JORNALEGO
Nº
6, em 20 de Junho de 2002.
Crônica
OS MEIOS E OS FINS
Três motivos levaram-me a tecer comentários sobre o assunto que dá título
a este artigo. Algum mestre da comunicação - acho que McLuhan - teria dito que
a mensagem é o fim, ou o fim é o meio, algo assim.
As causas deflagradoras dessas considerações foram: a crônica que
escrevi sobre a comemoração do aniversário de um amigo, intitulada “Torta
Capixaba” (não publicada no Jornalego) e dois filmes a que recentemente
assisti. O primeiro “Assassinato em Gosford Park” de Robert Altman e o
segundo, “História Real”, de David Lynch.
Na referida crônica, aproveitando a Semana Santa que passou, a tradição
da torta capixaba e o aniversário do amigo, a pretexto de narrar a comemoração
e aparentemente tecer comentários sobre o prato principal, dei ênfase,
sub-repticiamente, embora fosse fácil perceber, ao congraçamento e à
confraternização entre amigos naquela oportunidade. A torta, a despeito de sua
excelência, se constituiu um simples catalisador das amizades e o amálgama
entre as pessoas. Assim, o almoço foi um mero instrumento do grande objetivo
que foi a reunião para saudar o aniversariante. Da mesma forma outras tortas
servidas naquele feriado religioso provocaram outros reencontros entre
familiares e amigos, também relatados no artigo, para focalizar o principal: os
comensais, não a comida. Os aspectos religiosos daquela Semana, esses então,
passaram ao largo.
Quanto aos filmes, vamos primeiramente ao “Gosford Park”. A rigor
gostei mais do seu título original, este que está aí, do que da sua “tradução”

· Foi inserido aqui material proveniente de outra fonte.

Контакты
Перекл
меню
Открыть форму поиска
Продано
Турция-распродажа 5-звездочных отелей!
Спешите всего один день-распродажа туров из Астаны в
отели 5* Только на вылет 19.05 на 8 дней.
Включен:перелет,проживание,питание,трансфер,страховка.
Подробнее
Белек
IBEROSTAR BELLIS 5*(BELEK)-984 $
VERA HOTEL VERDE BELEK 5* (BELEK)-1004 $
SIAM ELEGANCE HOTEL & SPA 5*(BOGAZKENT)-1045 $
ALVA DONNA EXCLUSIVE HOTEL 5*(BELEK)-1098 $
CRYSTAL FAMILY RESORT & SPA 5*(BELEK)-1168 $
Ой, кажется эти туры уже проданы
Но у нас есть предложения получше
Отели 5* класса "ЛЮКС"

(“Assassinato em...”). O dito crime, sobre o qual eu saí do cinema sem
saber exatamente como ocorrera, foi um tempero que o diretor usou para melhor
prender a atenção do espectador ao tratar da velha aristocracia britânica, em
fase de decadência, seu relacionamento entre os pares e com a plebe, no caso os
serviçais. O que valeu para mim no filme foi a crítica ao posicionamento e ao
relacionamento humano numa determinada época e num determinado lugar. O crime
foi inserido no filme tal como Pilatos no Credo.
Já a “História Real”, que em inglês tem o título de “The
Straight Story” é um filme simples, que pega a gente pelo pé e nos deixa
remoendo a história até no dia seguinte, quando ela, devidamente decantada,
faz a “ficha cair”, e compreende-se a beleza do seu significado. Também
gostei mais do título em inglês; trata-se de um trocadilho, pois o personagem
tem Straight como nome de família, e a palavra quer dizer “direto” e outros
significados semelhantes. O grande objetivo do personagem principal, visitar o
irmão doente em outro estado, torna-se secundário. O que vale é a obstinação
do velho viajante, a maneira como empreende a viagem, os contatos ao longo do
caminho, os obstáculos, a paisagem descortinada. Enfim, o meio é o fim ou o
fim é o meio.
Dando
um fecho filosófico a esses comentários, em última análise, o sentido da
vida, seu objetivo, seus fins, encontram-se na própria vida, no ato de viver.
No meio. Não necessariamente no seu fim. No extremo, acho uma subversão de
valores quando se justifica a vida com uma transcendência mórbida, colocando o
seu sentido no depois da morte, como pregam algumas crenças religiosas. O fim
quase sempre está no meio e o que parece ser secundário é, na verdade, o
principal.
O
que não quer dizer que a verdade esteja sempre no meio e nem que os fins
justifiquem os meios. Esse é outro papo.
Genserico Encarnação Júnior
Itapoã, Vila Velha (ES), 14 de abril de 2002.